In so holding, the Circuit specifically rebuffed the plaintiff's reliance on APA § 555(b), which provides that “each agency shall proceed to conclude a matter presented to it” “with due regard for the convenience and necessity of the parties or their representatives and within a reasonable time.” The Circuit reasoned that the plaintiff's “‘matter' ha[d] already been ‘conclude[d]'” when the consular officer refused her application. Id. at *4. Thus, “Section 555(b) at most could have entitled her to the official refusal decision she already received” and “does not in any way dictate how the agency can handle her rejected paperwork after” refusal. Id.
The Karimova decision is fatal to the claim of unreasonable delay in this case. Shirazi also relies primarily on APA § 555(b) as establishing the “non-discretionary action” framing the relief he seeks under the APA. Mem. in Opp'n to Defs.' Mot. to Dismiss at 15-16, 20, ECF No. 9; see Compl. ¶ 21, 64. But the D.C. Circuit squarely rejected that argument in Karimova, and this court must follow suit.
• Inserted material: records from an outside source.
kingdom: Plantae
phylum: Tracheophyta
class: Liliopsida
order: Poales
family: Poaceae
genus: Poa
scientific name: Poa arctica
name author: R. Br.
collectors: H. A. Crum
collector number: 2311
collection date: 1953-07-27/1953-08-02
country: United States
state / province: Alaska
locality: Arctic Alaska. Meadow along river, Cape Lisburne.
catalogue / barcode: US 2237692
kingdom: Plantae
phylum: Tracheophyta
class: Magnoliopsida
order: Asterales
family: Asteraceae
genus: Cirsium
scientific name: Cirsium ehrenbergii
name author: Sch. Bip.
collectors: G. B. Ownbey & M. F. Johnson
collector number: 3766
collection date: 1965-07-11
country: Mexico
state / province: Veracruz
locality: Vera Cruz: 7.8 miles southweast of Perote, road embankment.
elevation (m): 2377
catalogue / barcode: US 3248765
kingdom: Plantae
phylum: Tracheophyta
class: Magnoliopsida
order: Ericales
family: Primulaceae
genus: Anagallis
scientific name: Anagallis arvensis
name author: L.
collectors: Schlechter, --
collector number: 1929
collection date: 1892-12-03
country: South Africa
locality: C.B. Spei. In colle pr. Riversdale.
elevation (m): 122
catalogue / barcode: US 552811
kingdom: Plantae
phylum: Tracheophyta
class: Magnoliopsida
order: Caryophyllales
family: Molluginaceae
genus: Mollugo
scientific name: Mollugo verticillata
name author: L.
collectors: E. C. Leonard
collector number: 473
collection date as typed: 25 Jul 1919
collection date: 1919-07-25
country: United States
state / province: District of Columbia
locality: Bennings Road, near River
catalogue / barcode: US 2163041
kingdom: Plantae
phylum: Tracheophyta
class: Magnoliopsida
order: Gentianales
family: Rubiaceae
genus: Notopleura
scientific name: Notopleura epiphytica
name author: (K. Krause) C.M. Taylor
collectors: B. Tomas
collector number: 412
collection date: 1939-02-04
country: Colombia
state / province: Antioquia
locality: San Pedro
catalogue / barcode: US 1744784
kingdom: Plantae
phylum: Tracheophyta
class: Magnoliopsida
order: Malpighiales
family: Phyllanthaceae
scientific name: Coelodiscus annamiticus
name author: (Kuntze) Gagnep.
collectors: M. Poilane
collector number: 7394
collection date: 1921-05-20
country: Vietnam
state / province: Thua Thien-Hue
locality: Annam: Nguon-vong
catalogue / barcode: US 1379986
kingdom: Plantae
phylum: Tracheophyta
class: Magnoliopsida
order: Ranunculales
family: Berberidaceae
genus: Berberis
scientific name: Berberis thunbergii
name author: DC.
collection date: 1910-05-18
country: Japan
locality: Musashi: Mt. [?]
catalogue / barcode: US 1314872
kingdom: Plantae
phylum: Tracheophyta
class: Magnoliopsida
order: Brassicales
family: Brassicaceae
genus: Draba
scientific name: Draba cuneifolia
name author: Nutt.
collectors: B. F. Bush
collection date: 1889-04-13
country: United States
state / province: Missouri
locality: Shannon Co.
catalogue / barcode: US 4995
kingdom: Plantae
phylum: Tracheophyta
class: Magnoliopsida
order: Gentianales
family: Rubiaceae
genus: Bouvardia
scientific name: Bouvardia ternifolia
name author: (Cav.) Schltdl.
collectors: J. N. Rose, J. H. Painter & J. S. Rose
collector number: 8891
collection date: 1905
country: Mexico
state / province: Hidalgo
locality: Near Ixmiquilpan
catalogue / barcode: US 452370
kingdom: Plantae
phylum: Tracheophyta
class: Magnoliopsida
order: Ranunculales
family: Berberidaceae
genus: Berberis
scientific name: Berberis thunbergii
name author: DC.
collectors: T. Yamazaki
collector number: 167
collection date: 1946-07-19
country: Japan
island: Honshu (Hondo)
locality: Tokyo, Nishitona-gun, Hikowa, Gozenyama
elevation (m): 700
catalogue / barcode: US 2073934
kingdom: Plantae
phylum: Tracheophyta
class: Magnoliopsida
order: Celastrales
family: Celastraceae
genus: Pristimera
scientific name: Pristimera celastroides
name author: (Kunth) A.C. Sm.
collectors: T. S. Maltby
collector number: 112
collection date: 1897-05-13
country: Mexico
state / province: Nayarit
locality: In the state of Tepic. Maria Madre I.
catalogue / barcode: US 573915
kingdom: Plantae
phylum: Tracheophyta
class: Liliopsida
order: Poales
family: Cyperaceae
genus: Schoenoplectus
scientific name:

Because refusal concludes the matter presented by a visa application, Section 555(b) does not establish a duty to take the action that Shirazi claims has been unreasonably delayed-further adjudicating his refused visa application. Similarly, regulations requiring consular officers “properly and promptly” process visa applications, deciding to “issue” or “refuse” them when completed, 22 C.F.R. §§ 41.106, 41.121(a), were satisfied when Shirazi's application was “refused,” Karimova, 2024 WL 3517852, at *4.
Because Plaintiff has not identified a duty for Defendants to further adjudicate his refused visa applications, he has no basis on which to claim that that action has been unreasonably delayed.
IV. CONCLUSION
For these reasons, the court will GRANT Defendants' Motion to Dismiss, ECF No. 7, and DISMISS the Complaint. A corresponding Order will accompany this Memorandum Opinion.